I could not resolve the issues I had running various local sites.   Where everything worked without a hitch before Lion, the system was intermitently slow, or would just hang, and the most vexing indication of that was simple trying to bring up the System Information page with CF Admin itself.

So that is my sad tale, I couldn't live with the hanging and slowness and decided to restore my system to its pre lion install state so I can keep working efficiently.  My hope is that better minds than mine at Adobe will be able to update CF so it runs well on Lion, or maybe someone will read this and push the ball down the field a little more.

Best,

-john

    This topic has been closed for replies.

    3 replies

    Participant
    August 13, 2011

    Folks, most of this issues are with multi-instance, not the single instance - that works fine. Plus, in my humble opinion - the issues are mostly with Apple's typical behavoir of making large changes that effect third party vendors like Adobe in their major OS releases. Adobe will provide support for these other instances of OS X Lion in time, but if you expect other "alternatives" to provide release day support for every new OS release, then I would just say "good luck with that." Every developer using OS X Lion should be able to get CF up and running using the single instance server. And any server provider who would upgrade to a new OS version out of the gate would probably scare me. I mean, our Windows system admins would not roll our production servers on the latest Windows server versions without a few months shaking out first and perhaps not until the first service pack.

    Is it frustrating that CF doesn't work in every instance on the new OS X Lion? Sure. Am I going to dump Adobe because they had other priorities that probably should come first? Not likely.

    August 13, 2011

    Sorry to hear everyone so down on OSX.  We've got 8 mac mini servers at our datacenter that actually run circles around their windows counterparts.  OSX has historically been our server platform of choice.  Reading this I fear we may need to begin to start identifying alternatives to Adobe CF.

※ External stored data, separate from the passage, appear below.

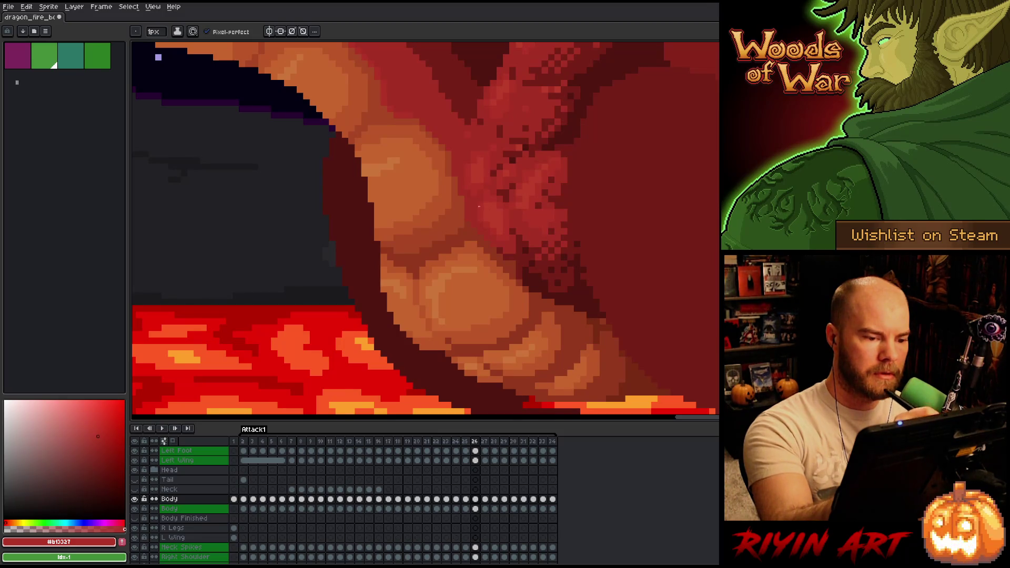
{"action": "left_click", "coordinate": [480, 168], "text": "alt"}
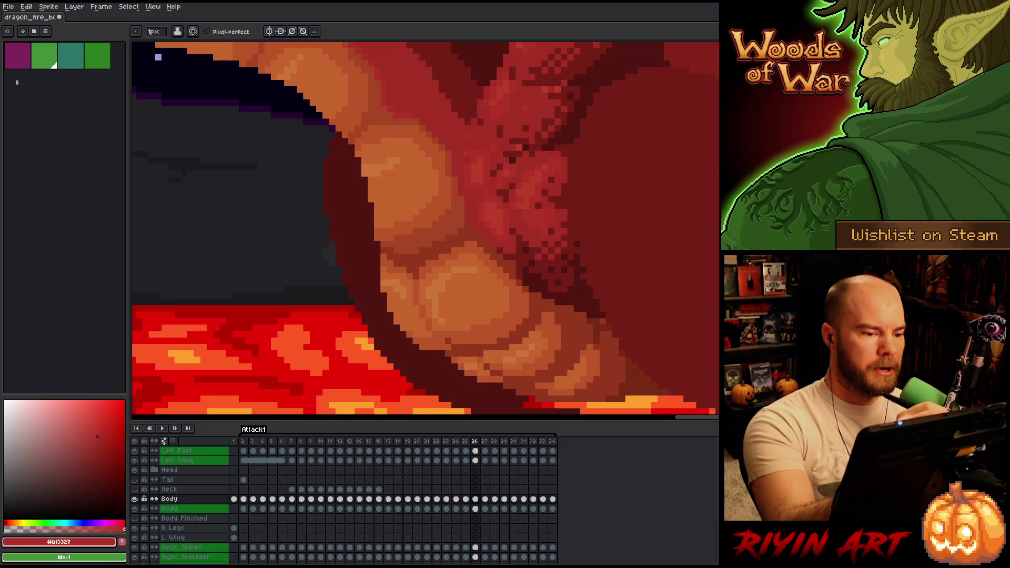
Step: Compare frame 26 with the previous frame, then step forward to frame 27
{"action": "key", "text": "comma"}
{"action": "left_click", "coordinate": [596, 296], "text": "alt"}
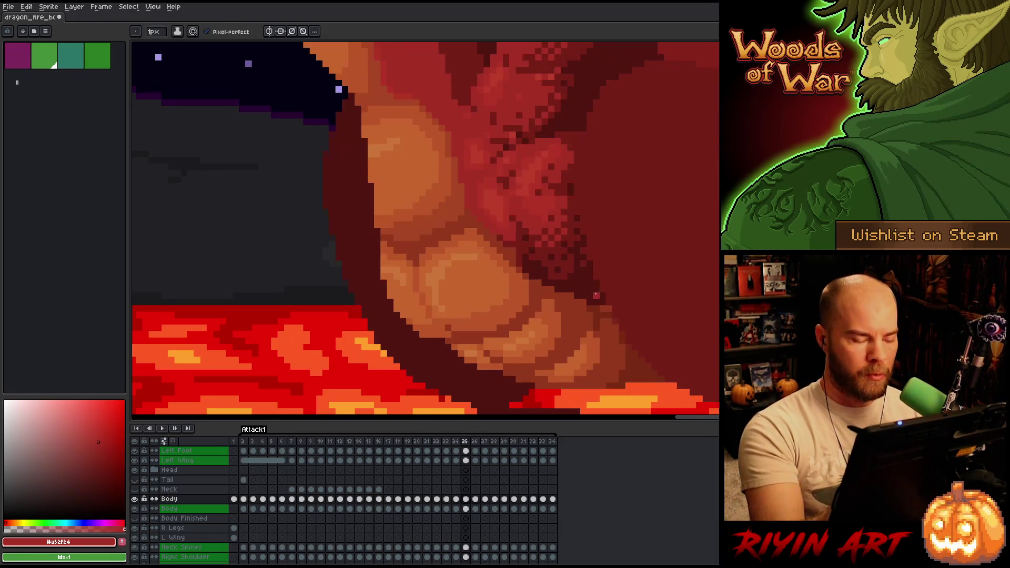
{"action": "key", "text": "period"}
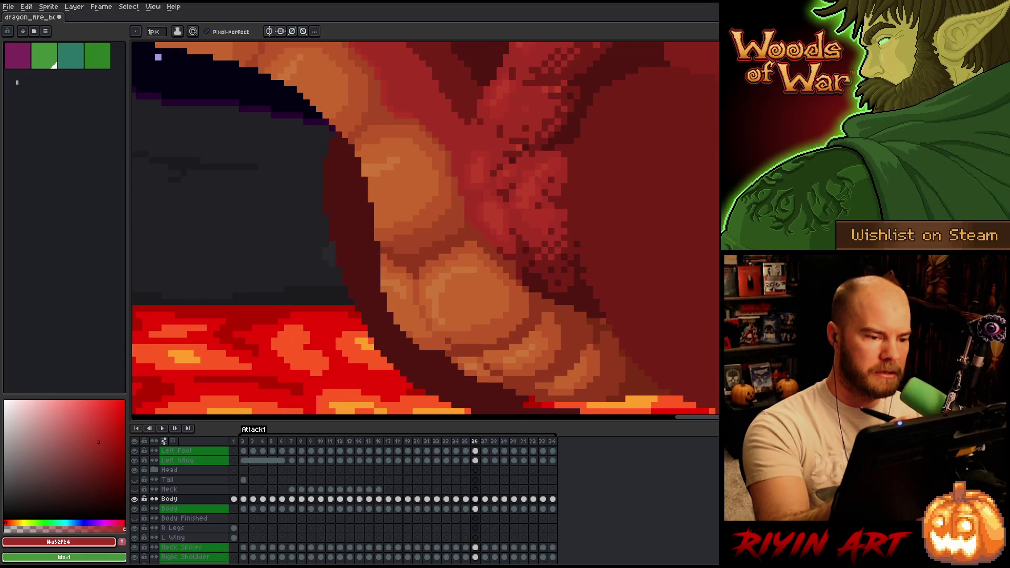
{"action": "key", "text": "period"}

    I actually took it for granted that CF would be fine on lion and already have another OSX server on the way. I suppose I need to check railo and other alternatives at this point.  Bummer.

    Participant
    July 25, 2011

    Seems many people (including me) are having the same issue. http://www.trunkful.com/index.cfm/2011/7/20/ColdFusion-9-on-OS-X-Lion. While your work around worked for me on a single server install, the multi-server install still bombs out on 9.0.1.

    john1964Author
    Participating Frequently
    July 25, 2011

    None of this would bother me if I could find one adobe employee, evanglist, anyone, who wrote about CF development on Mac OS.  Apple's had a pre-release version of Lion out there for months and Adobe appears to have done nothing.  It's all about the flash war isn't it fellas?  The last bit posted on Forta's blog is on Flash based andriod development for crying out loud.  Almost a week later what can anyone find on this issue.?  The answer is silence.  It's pathetic.

    Owainnorth
    Inspiring
    July 26, 2011

    I don't think it's pathetic and I don't think it has anything to do with Flash, it's just that running an OSX server for ColdFusion is not exactly commonplace. As a company, we're currently running nearly 1700 servers, and not a single customer has, or has ever shown an interest in, running OSX.

    ColdFusion is a webserver technology, and webservers generally run Linux or they run Windows. If Apple are going to stop supporting Java, why should Adobe pour money into trying to make ColdFusion work on a platform that basically none of their customers use?

    Out of interest, why are you running CF on an OSX box anyway?